How states assign weights allows researchers in this domain to focus on well-established measures of social welfare and subjective well-being (Fleurbaey, 2009), specific elements of government policy that are reflected in, for example, the budgetary commitments of governments to health, education, social insurance and regional development, and its commitments to addressing various forms of inequality. The move to a continuous measure of the state’s objectives will enable researchers to explore a wider range of questions such as potential threshold effects, whereby some bargaining outcomes are only possible if the government has a certain minimum level of commitment for citizens’ welfare.

We have not discussed inter-regional differences within a state. From an empirical perspective, heterogeneity in the objectives of regional governments as well as their location advantages can potentially be measured, subject to availability of budgetary and/or other data. Research on inequalities has highlighted that regional differences in location advantages can constrain development, and where states intentionally emphasise one region over another in terms of resource allocation, this can lead to long-term consequences in terms of one region’s ability to leverage MNE investment relative to another. This forms a valuable area for further research.
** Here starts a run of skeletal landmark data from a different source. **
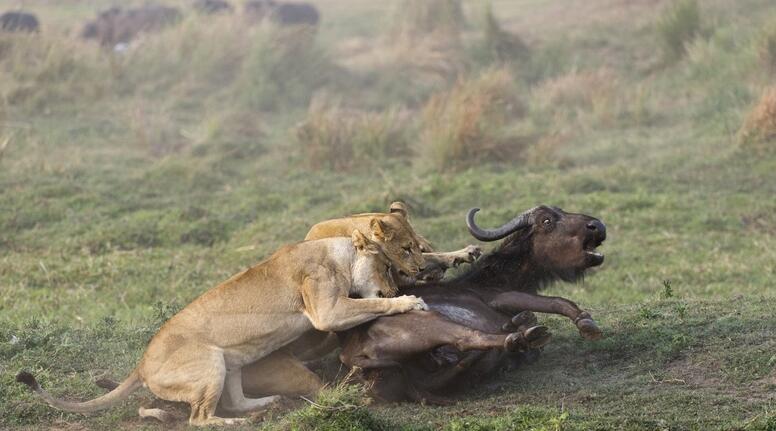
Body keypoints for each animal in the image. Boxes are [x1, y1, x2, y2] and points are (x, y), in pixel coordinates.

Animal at [18, 231, 428, 426]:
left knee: (235, 398)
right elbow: (369, 304)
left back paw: (266, 404)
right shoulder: (327, 311)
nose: (398, 287)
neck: (336, 254)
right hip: (210, 361)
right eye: (387, 267)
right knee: (199, 418)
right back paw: (240, 421)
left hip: (230, 362)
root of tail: (141, 364)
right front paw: (408, 303)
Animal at [340, 207, 608, 404]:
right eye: (547, 221)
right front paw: (586, 323)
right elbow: (557, 301)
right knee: (468, 338)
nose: (597, 226)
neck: (488, 279)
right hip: (431, 323)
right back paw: (520, 336)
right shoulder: (503, 296)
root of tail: (351, 355)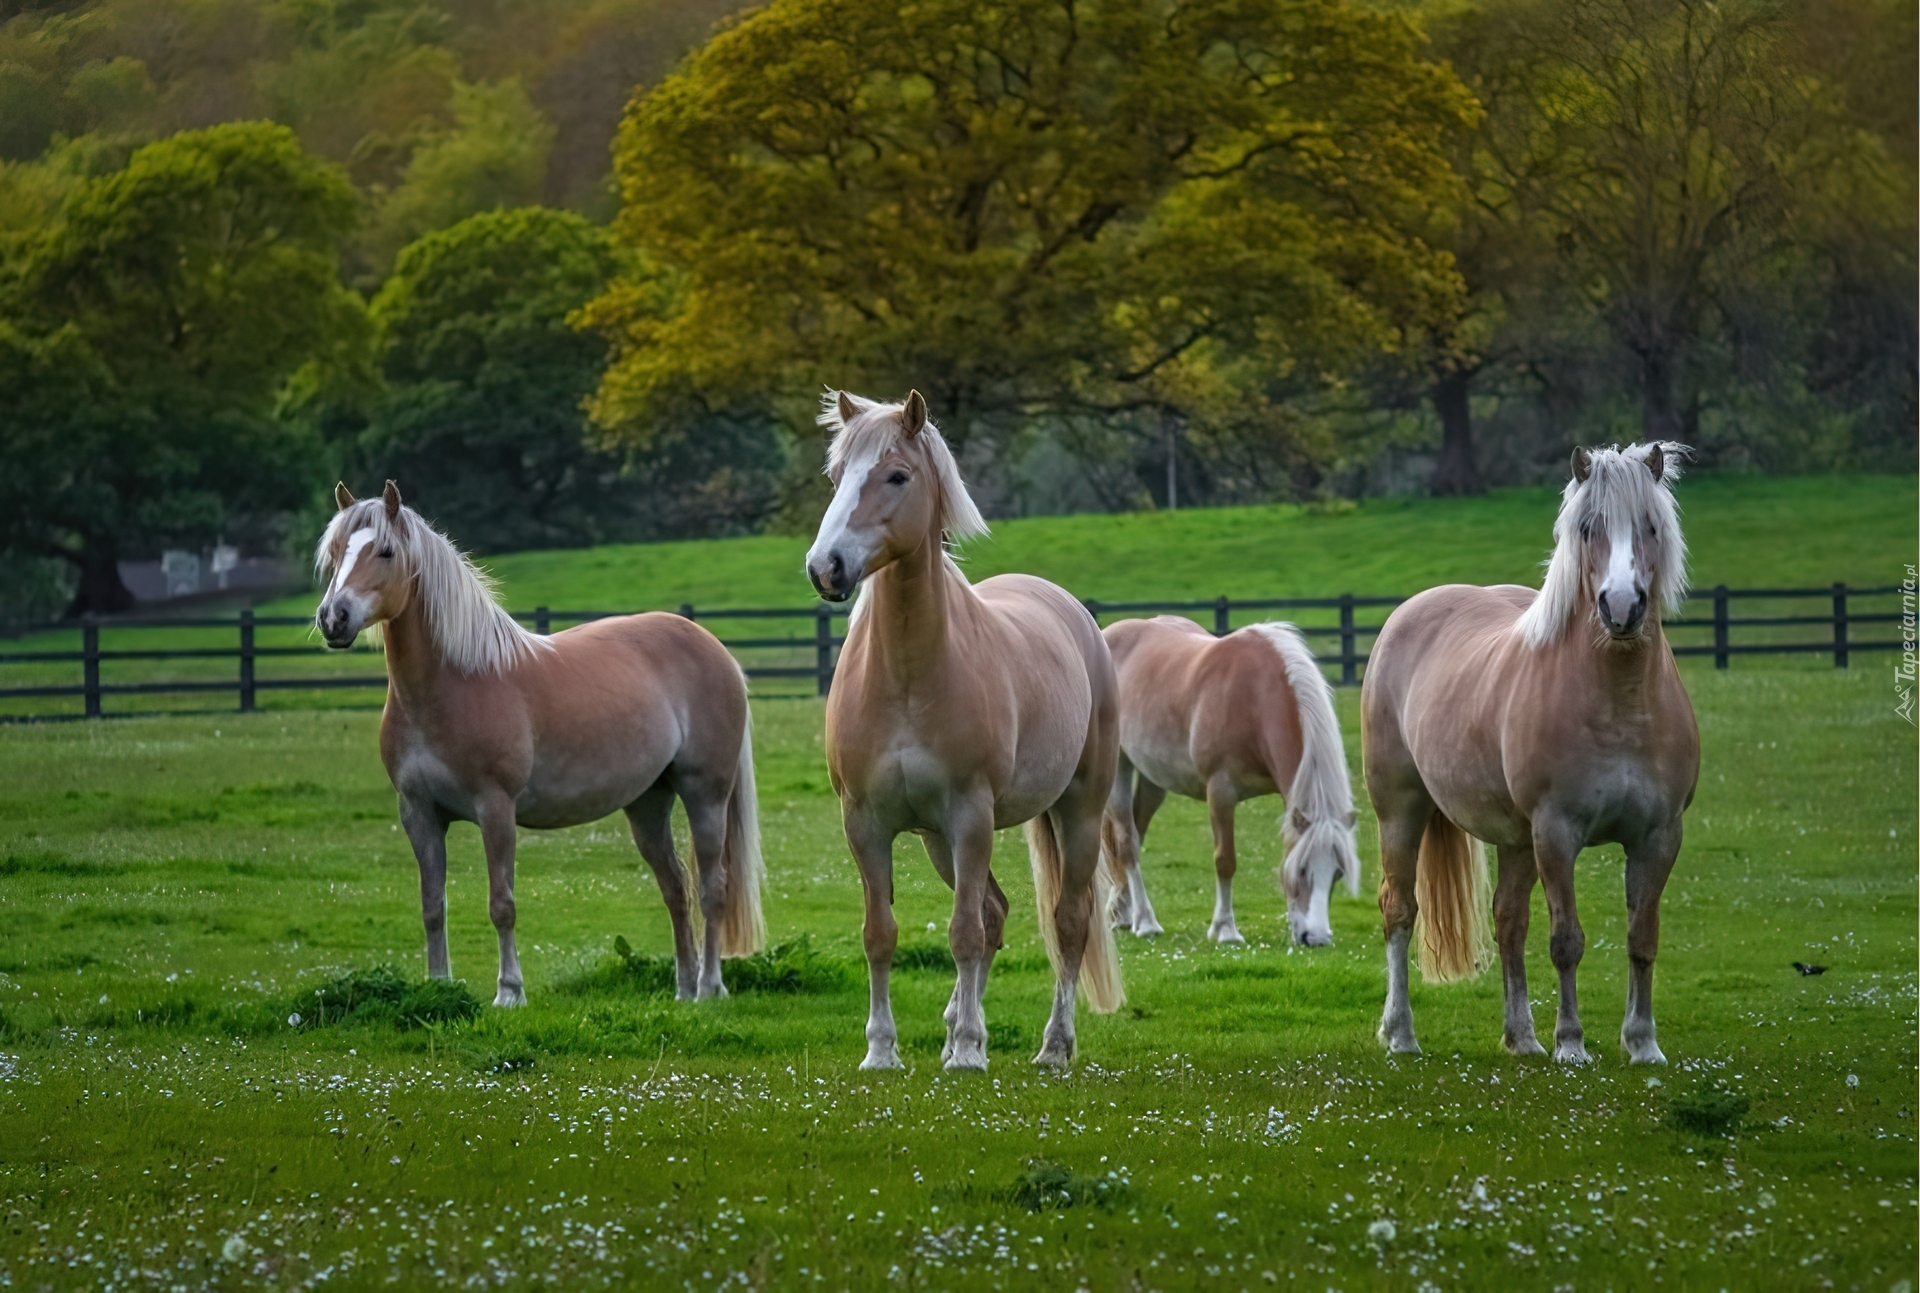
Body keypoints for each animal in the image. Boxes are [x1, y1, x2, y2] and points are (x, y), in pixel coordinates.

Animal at [314, 478, 764, 1006]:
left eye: (384, 552)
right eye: (336, 552)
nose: (333, 618)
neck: (453, 684)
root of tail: (716, 650)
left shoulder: (495, 809)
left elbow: (502, 904)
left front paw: (509, 991)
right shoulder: (418, 813)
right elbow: (431, 904)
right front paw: (439, 986)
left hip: (705, 794)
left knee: (713, 887)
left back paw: (710, 987)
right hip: (648, 803)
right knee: (676, 887)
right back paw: (684, 988)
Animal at [798, 386, 1121, 1068]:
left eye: (897, 475)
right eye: (836, 477)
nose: (825, 567)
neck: (907, 677)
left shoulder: (971, 815)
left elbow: (965, 932)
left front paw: (971, 1051)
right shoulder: (865, 823)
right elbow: (880, 934)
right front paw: (882, 1050)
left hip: (1075, 811)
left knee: (1068, 920)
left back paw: (1051, 1046)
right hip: (936, 840)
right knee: (996, 910)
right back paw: (953, 1027)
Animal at [1105, 614, 1359, 949]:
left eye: (1338, 873)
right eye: (1302, 870)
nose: (1315, 938)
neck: (1255, 699)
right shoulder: (1221, 792)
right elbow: (1225, 860)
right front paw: (1225, 929)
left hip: (1153, 778)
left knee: (1137, 830)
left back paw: (1124, 913)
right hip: (1119, 766)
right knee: (1127, 841)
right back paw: (1145, 922)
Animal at [1367, 443, 1697, 1060]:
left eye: (1650, 525)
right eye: (1589, 528)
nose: (1621, 608)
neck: (1619, 704)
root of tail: (1412, 611)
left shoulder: (1658, 837)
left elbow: (1642, 937)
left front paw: (1642, 1042)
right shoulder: (1557, 833)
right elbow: (1566, 940)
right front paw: (1571, 1043)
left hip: (1516, 839)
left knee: (1508, 920)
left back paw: (1521, 1037)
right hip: (1402, 811)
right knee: (1399, 911)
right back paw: (1400, 1032)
Our characterisation of the state’s objectives also has implications for the way in which the state’s outside options can be modelled within an empirical framework. While recent literature has acknowledged that the state’s objective may have a considerable political element, and how outside options play a role in the context of bargaining (Li, Assche Van, Li, & Qian, 2022), our analysis brings to the fore the possibility that the “outside option” for a host-country government may come from within, especially if the political elites attach a higher weight to their own private benefits than to the welfare of the citizens. This, in turn, suggests that there may be considerable within-country variations in the bargaining outcome. Of course, this depends on sectoral differences in market structure – competitive, oligopolistic, (quasi) monopolistic – and the presence of large domestic private and public sector players who earn rents that can be shared with the government.
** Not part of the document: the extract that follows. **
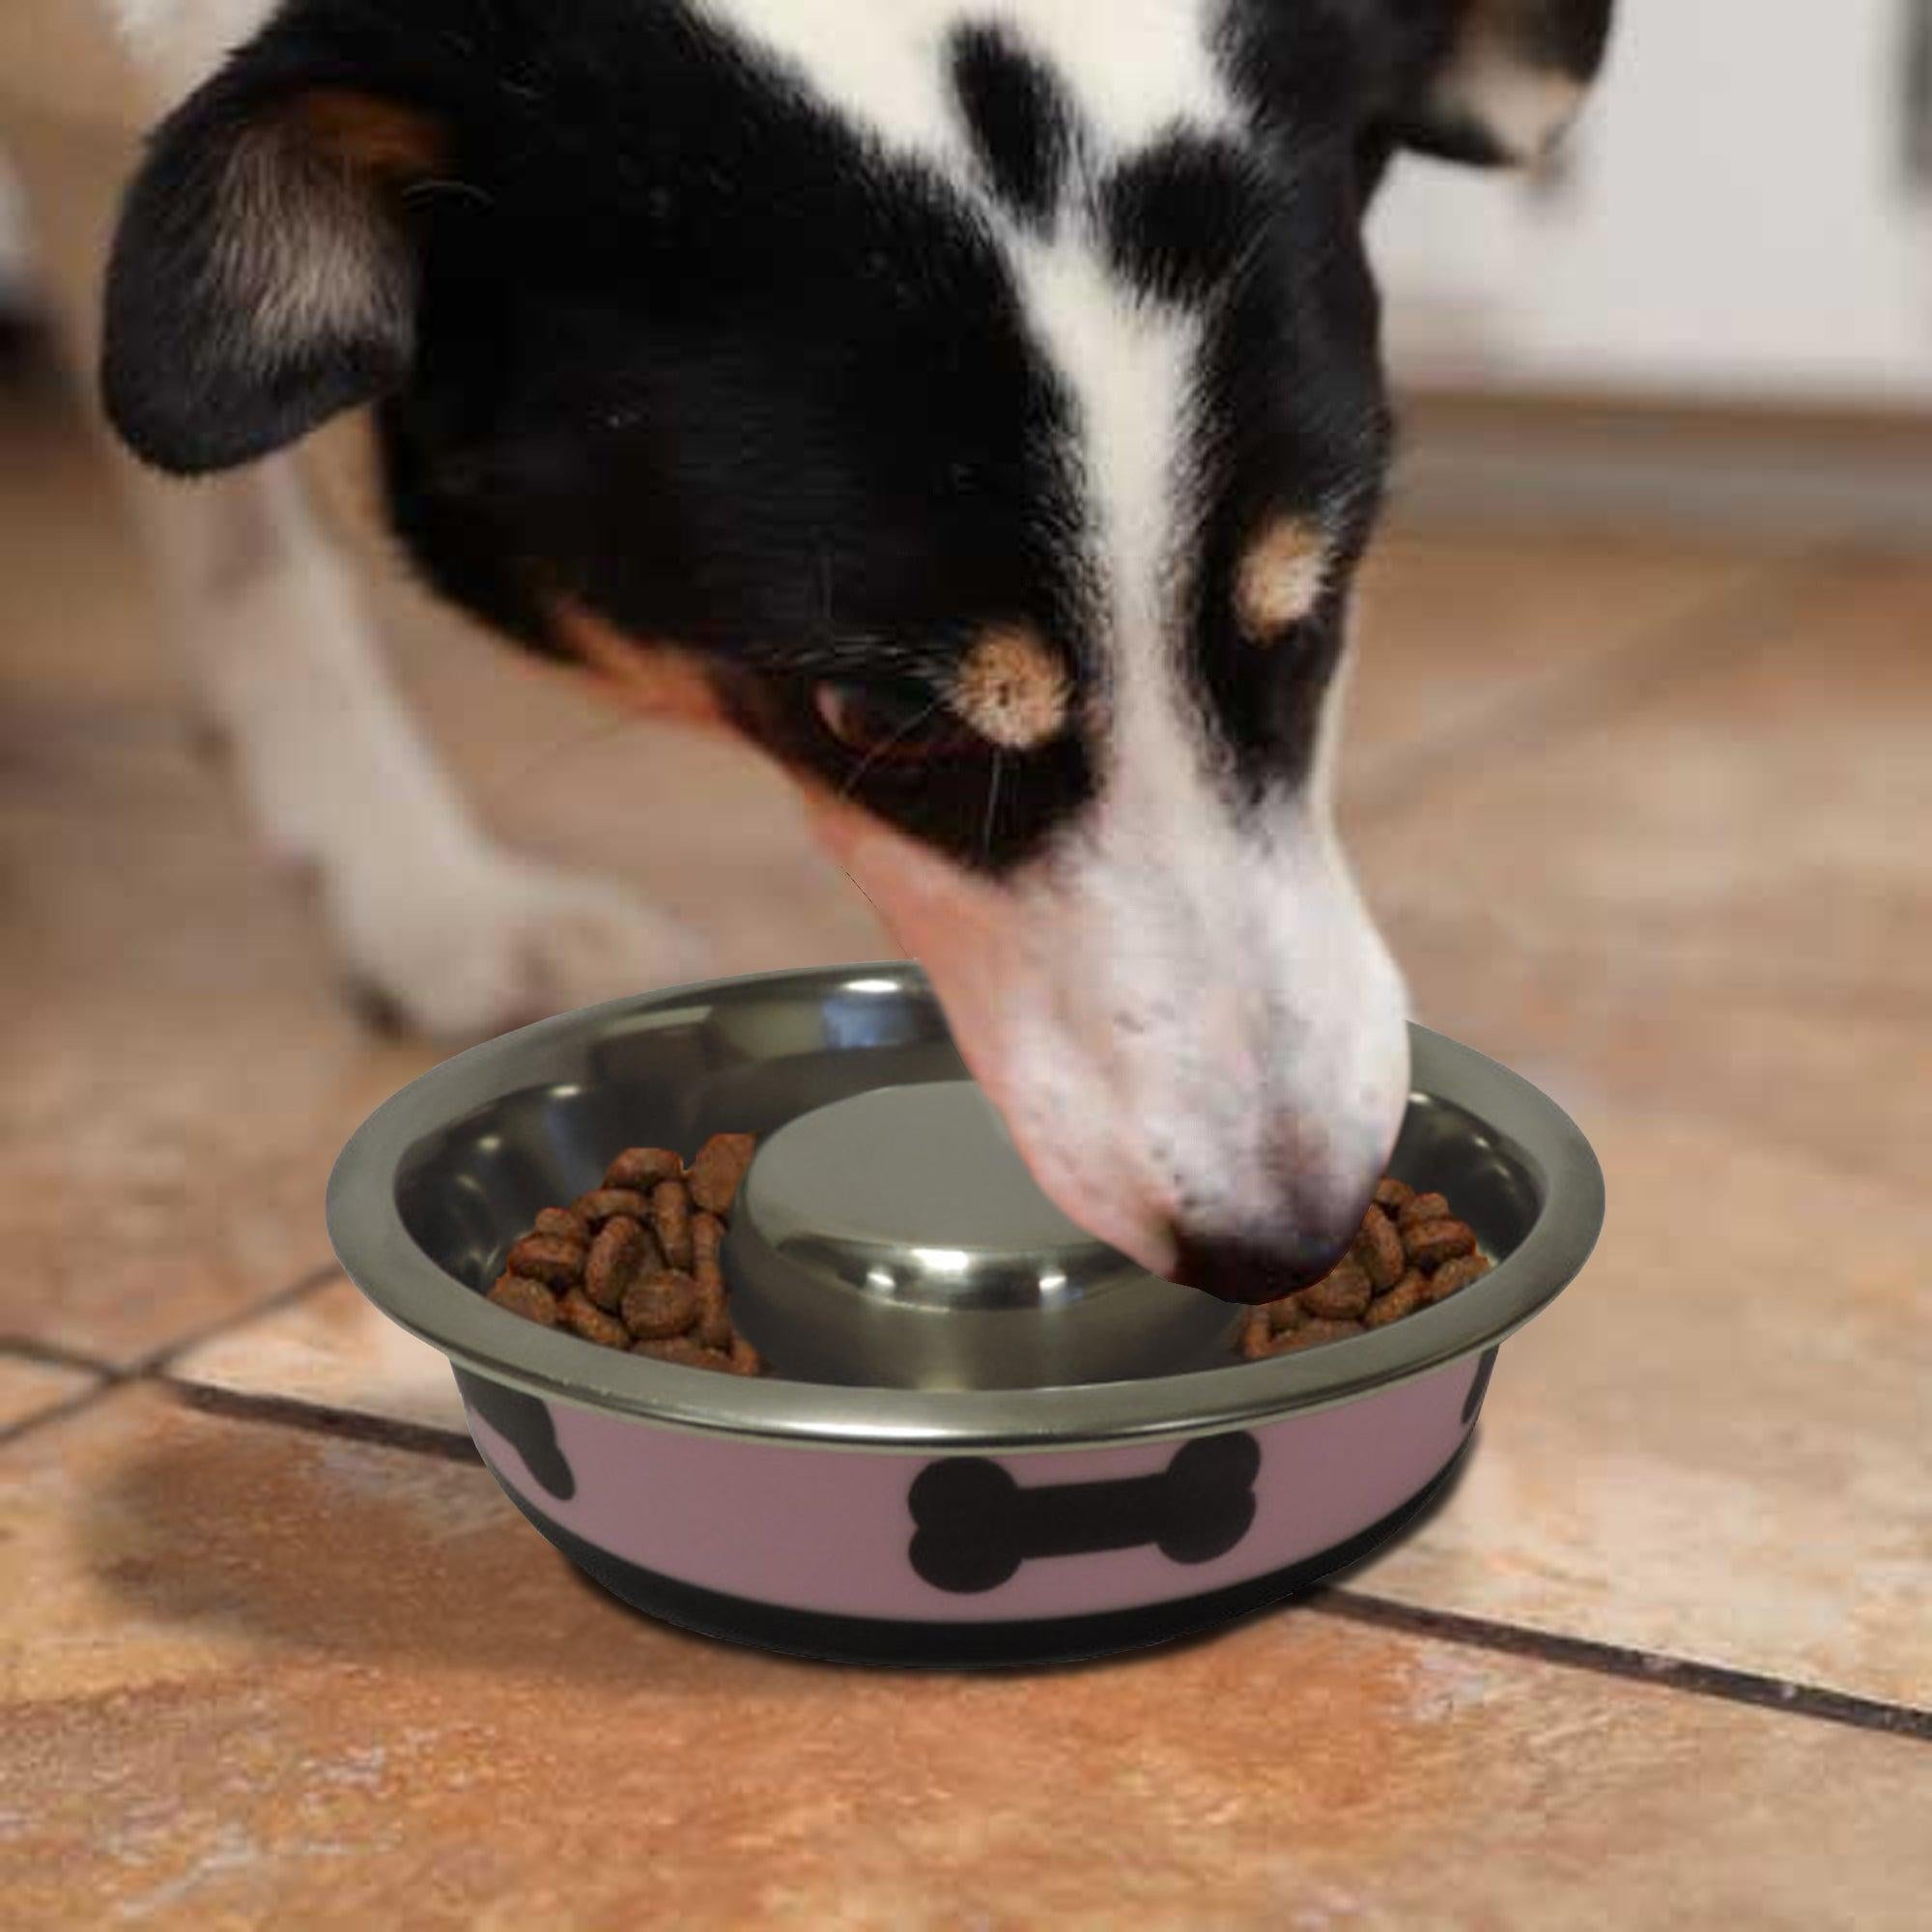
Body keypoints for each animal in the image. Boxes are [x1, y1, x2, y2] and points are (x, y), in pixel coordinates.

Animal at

Finally, an important dimension which we have not addressed here are the obligations of states to comply with legally binding supranational, multilateral and bilateral treaties, and the extent to which these treaties shape the degrees of freedom that states have in their negotiations with inward investors. For instance, some states find ways to selectively comply with multilateral treaty obligations (such as within the WTO) to protect intellectual property rights, maintain labour standards and reduce emissions. MNEs seeking to lower costs look for such locations that are willing to only lightly enforce environmental, social and governance (ESG) regulation. However, the growing engagement of civil society and other stakeholders means that states have less leeway to offer lower ESG standards as a location advantage. These external obligations also act to constrain the bargaining position of states, by altering their outside options.